Does anyone have an idea why my SATA HD would only show 128GB??? I have the P5W-DH motherboard, all settings seem to be correct. I have the HD plugged into the SATA1 port (red) so that should not be an issue. Any ideas?? Bad HD ???
You might have a SATA 2 HD, check to see if you have a SATA 2 port on your motherboard if not, then you might have to set the jumper on you HD to SATA 150. Actually the software on your HD should do this automatically. So again set the jumper on your HD to a trafer rate of 150 or SATA 1. If this still doesn't work use a program like Acronis to set the partition.
well it could be your slave and master jumper.. take your hd out and you will see right next to where you plug the power in will be a 4 little pins and a black plastic ... wel llike case over it it will be really tine. if its not on the right pin it can lower your hd amount, like with my 40gb it will be read as 32gb
The HD i have is a Western Digital. Here is the link.. http://www.newegg.com/product/prod [...] 6822144701 I don't think its the jumper settings because with SATA you shouldnt need jumpers. Its a good possibility though that it could be I have a SATA2 drive and my motherboard doesnt support it. I will check on that.
OK, researched the SATA2 issue, My board should support it, specs are here . I am installing with WINXP SP2. The odd thing is, my bios sees the HD as 250GB.

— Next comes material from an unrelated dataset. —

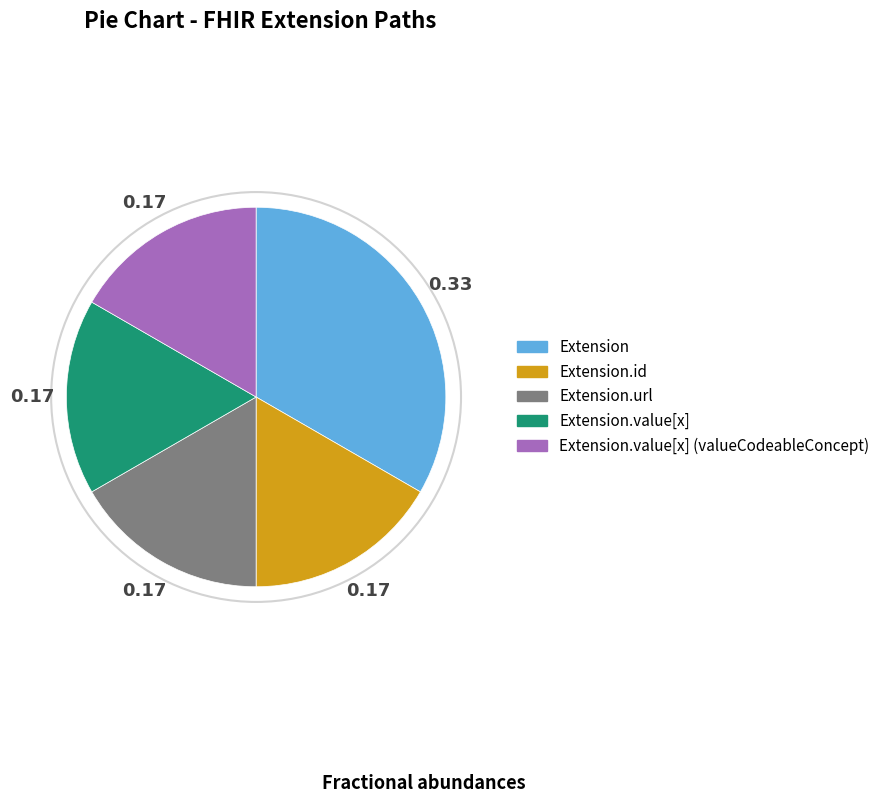

Does any single category account for the majority?

No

I take it you're doing a fresh installation of Windows XP on this 250GB drive (correct me if this is not right).
If so, you need a Windows XP CD containing SP1 or SP2 on the CD. If your Windows XP CD is a Release To Manufacturing (RTM) CD (i.e. no service packs), then you cannot format an IDE/SATA drive with a partition larger than 137GB/127GiB during Windows setup.
There are 3 solutions:
1. Go into the system BIOS, change the ICH7R mode from Legacy/IDE to SATA Native/AHCI. Then download and put the Intel ICH7R SATA AHCI drivers on a floppy disk. Run Windows setup, hit "F6" at the first part of Windows setup to tell it you have a manufacturer-provided driver disk. When Windows comes up and says that it can't find any mass storage controllers in your system, hit "S", and give it the floppy disk. Select the SATA AHCI driver. That driver and mode will allow you to format larger partitions during setup.
2. Format and install Windows on a 137GB/127GiB partition during Windows setup. After installation, update the Windows installation to SP1 or higher. Then resize the partition to the full size of the drive using Partition Magic, BiNG, or the diskpart utility in the Windows XP recovery console.
3. Create a Windows XP SP2 slipstreamed CD, which is a Windows XP CD that already has SP2 installed on it. Use this CD to install Windows, which will allow you to format the drive with a larger partition.